Set exercise → Copy out the records line for line, from the first line up to and including the line with "genus: Vitis".

Excerpted records →
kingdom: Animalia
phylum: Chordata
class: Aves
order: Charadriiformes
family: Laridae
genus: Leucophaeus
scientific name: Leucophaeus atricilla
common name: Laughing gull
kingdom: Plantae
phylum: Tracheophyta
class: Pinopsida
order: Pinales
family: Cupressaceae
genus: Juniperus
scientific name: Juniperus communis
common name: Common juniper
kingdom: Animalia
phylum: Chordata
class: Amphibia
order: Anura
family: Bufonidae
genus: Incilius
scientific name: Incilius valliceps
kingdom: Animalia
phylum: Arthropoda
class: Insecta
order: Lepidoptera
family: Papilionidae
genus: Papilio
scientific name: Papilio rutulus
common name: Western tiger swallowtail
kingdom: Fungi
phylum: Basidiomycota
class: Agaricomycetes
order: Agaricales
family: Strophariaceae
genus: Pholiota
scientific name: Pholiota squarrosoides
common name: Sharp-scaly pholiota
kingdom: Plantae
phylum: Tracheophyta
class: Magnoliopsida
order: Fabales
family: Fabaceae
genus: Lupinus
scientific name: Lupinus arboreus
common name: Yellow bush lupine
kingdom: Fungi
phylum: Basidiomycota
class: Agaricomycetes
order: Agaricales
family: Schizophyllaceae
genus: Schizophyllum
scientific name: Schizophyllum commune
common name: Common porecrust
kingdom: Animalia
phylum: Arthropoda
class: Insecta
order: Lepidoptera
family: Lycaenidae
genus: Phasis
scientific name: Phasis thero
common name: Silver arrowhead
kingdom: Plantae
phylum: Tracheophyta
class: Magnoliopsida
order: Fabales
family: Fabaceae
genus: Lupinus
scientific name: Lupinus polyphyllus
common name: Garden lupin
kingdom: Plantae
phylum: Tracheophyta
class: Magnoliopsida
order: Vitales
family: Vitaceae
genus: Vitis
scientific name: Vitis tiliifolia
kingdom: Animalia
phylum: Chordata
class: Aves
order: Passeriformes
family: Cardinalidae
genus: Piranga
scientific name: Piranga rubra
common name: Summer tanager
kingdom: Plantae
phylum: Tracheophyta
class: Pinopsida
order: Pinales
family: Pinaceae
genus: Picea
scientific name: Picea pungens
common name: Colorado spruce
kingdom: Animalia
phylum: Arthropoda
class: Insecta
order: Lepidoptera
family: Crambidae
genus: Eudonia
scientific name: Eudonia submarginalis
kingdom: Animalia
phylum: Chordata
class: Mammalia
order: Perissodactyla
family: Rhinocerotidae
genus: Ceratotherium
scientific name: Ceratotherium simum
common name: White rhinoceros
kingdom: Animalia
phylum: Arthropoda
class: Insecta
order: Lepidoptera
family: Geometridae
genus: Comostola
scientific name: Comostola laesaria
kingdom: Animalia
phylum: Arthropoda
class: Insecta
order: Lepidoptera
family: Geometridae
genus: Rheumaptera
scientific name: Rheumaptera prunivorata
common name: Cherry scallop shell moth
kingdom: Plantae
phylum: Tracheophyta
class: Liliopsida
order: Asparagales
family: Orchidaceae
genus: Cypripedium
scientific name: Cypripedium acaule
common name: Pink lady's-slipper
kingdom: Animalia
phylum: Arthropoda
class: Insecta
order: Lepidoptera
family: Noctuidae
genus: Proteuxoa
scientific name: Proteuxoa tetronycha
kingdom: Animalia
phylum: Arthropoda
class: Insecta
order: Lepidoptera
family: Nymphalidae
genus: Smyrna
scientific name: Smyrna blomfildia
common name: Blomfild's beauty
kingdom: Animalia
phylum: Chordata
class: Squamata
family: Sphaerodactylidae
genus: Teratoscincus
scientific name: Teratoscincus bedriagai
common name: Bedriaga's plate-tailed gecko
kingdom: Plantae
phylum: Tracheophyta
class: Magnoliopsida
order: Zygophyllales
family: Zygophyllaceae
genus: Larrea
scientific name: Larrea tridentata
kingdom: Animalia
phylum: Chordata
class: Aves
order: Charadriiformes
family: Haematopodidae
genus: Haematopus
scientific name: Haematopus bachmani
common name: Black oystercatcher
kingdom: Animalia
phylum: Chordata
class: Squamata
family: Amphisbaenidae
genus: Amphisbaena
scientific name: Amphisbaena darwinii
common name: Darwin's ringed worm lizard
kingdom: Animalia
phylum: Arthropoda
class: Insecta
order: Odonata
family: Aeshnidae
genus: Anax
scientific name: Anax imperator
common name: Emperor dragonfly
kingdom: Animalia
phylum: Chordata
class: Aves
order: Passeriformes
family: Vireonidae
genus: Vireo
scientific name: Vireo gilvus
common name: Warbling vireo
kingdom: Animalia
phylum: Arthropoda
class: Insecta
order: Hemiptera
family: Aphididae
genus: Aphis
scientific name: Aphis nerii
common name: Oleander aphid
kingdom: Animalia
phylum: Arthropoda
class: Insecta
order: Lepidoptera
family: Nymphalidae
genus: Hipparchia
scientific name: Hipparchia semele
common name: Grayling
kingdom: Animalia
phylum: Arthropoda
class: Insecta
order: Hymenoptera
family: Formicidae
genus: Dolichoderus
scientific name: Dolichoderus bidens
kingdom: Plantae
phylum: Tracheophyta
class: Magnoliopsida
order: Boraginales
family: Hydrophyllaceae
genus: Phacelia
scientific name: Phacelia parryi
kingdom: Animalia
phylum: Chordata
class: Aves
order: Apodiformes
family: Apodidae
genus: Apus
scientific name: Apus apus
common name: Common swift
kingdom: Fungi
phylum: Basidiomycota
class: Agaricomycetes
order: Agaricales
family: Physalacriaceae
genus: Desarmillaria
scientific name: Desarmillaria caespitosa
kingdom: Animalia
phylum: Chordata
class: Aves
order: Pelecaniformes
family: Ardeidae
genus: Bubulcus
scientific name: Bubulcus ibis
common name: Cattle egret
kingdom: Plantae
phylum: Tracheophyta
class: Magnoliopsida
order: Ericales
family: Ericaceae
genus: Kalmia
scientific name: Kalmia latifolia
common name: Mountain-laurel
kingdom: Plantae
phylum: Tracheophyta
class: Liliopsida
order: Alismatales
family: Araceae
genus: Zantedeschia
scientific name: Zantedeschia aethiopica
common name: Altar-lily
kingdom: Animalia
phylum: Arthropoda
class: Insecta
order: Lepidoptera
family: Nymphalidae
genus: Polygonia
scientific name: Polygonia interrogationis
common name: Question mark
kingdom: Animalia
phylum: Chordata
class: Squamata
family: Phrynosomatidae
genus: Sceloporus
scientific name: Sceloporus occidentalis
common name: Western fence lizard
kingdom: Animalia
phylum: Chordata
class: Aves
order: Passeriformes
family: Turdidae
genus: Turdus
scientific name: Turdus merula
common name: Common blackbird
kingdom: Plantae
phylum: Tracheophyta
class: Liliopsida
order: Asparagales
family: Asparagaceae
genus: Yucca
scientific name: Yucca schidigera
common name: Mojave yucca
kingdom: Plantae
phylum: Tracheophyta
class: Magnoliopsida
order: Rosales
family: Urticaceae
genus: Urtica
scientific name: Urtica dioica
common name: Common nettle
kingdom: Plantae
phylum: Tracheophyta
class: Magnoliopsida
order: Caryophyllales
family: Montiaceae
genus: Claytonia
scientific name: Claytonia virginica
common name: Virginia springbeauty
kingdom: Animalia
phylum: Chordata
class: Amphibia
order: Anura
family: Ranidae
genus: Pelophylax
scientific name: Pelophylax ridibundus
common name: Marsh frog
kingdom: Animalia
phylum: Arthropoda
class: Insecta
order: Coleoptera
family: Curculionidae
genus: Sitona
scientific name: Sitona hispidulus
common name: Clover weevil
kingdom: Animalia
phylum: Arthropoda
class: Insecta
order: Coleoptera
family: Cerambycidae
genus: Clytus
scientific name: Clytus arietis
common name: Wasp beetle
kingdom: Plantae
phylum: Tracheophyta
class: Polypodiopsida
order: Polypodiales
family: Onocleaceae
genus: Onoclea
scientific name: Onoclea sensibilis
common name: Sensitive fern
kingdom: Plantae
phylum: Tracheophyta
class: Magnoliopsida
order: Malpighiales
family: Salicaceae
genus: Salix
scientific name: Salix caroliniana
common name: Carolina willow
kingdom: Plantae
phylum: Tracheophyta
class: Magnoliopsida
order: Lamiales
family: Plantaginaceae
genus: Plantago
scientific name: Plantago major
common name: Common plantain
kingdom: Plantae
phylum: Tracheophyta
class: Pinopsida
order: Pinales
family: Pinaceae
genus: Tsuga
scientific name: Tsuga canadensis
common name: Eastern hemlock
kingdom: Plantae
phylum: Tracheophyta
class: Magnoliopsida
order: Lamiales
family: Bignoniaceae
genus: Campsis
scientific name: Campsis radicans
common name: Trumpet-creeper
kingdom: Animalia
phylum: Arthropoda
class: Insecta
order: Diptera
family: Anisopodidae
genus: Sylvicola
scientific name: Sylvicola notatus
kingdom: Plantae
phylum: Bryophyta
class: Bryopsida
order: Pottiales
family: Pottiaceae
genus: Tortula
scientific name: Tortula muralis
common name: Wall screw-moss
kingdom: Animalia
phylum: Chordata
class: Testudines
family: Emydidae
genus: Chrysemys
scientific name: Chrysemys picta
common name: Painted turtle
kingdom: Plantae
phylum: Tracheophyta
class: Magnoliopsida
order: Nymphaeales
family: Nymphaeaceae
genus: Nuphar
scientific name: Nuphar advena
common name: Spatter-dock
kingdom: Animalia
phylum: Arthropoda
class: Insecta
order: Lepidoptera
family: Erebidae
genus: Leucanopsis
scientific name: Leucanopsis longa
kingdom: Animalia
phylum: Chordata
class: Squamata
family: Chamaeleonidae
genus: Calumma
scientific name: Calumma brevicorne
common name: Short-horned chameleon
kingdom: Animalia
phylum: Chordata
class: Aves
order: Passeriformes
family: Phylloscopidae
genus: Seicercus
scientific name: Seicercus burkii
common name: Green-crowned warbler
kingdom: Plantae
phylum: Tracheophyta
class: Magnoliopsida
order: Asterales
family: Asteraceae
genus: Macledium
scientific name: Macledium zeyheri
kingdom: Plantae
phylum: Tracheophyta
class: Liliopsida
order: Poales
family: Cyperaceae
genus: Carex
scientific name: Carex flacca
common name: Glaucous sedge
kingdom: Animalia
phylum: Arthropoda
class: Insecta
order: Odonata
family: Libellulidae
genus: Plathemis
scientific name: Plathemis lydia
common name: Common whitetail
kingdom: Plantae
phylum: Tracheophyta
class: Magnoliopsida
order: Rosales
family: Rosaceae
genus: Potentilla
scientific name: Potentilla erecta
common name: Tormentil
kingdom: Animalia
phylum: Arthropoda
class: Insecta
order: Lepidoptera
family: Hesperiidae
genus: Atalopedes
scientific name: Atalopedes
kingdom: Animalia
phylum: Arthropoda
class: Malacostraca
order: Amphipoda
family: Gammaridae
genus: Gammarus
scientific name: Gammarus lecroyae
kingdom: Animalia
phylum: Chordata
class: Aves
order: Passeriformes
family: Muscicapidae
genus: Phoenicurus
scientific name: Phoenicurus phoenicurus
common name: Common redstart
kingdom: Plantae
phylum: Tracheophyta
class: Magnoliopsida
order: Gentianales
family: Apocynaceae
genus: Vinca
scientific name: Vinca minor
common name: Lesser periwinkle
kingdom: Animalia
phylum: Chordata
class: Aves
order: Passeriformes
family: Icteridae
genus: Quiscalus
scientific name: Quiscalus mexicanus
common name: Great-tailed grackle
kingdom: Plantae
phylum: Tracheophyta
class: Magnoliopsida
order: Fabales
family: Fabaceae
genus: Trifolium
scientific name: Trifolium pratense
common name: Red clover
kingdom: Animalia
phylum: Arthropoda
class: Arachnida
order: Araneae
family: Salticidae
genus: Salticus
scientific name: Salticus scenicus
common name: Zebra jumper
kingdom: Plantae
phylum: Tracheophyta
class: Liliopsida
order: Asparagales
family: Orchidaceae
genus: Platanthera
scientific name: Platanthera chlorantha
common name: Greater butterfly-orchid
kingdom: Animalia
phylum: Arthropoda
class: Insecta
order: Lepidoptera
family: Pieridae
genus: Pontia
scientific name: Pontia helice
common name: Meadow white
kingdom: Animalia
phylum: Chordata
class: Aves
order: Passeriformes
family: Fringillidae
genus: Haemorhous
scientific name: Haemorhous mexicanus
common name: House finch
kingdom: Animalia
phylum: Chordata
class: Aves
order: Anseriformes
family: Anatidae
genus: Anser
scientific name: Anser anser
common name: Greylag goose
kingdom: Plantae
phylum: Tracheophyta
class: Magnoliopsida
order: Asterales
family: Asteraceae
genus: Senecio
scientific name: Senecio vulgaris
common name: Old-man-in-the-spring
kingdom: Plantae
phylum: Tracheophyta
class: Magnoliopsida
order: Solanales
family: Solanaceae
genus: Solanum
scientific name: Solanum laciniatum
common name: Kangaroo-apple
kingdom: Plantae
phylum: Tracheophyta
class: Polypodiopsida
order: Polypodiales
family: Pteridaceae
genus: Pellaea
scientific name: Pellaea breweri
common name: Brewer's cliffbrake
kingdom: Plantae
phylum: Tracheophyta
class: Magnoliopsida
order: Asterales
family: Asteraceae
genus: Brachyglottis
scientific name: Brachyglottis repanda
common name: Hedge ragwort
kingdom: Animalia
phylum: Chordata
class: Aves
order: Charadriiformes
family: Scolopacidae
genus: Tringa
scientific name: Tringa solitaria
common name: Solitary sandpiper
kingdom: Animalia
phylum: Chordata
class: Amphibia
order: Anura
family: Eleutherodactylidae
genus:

Completed exercise →
kingdom: Animalia
phylum: Chordata
class: Aves
order: Charadriiformes
family: Laridae
genus: Leucophaeus
scientific name: Leucophaeus atricilla
common name: Laughing gull
kingdom: Plantae
phylum: Tracheophyta
class: Pinopsida
order: Pinales
family: Cupressaceae
genus: Juniperus
scientific name: Juniperus communis
common name: Common juniper
kingdom: Animalia
phylum: Chordata
class: Amphibia
order: Anura
family: Bufonidae
genus: Incilius
scientific name: Incilius valliceps
kingdom: Animalia
phylum: Arthropoda
class: Insecta
order: Lepidoptera
family: Papilionidae
genus: Papilio
scientific name: Papilio rutulus
common name: Western tiger swallowtail
kingdom: Fungi
phylum: Basidiomycota
class: Agaricomycetes
order: Agaricales
family: Strophariaceae
genus: Pholiota
scientific name: Pholiota squarrosoides
common name: Sharp-scaly pholiota
kingdom: Plantae
phylum: Tracheophyta
class: Magnoliopsida
order: Fabales
family: Fabaceae
genus: Lupinus
scientific name: Lupinus arboreus
common name: Yellow bush lupine
kingdom: Fungi
phylum: Basidiomycota
class: Agaricomycetes
order: Agaricales
family: Schizophyllaceae
genus: Schizophyllum
scientific name: Schizophyllum commune
common name: Common porecrust
kingdom: Animalia
phylum: Arthropoda
class: Insecta
order: Lepidoptera
family: Lycaenidae
genus: Phasis
scientific name: Phasis thero
common name: Silver arrowhead
kingdom: Plantae
phylum: Tracheophyta
class: Magnoliopsida
order: Fabales
family: Fabaceae
genus: Lupinus
scientific name: Lupinus polyphyllus
common name: Garden lupin
kingdom: Plantae
phylum: Tracheophyta
class: Magnoliopsida
order: Vitales
family: Vitaceae
genus: Vitis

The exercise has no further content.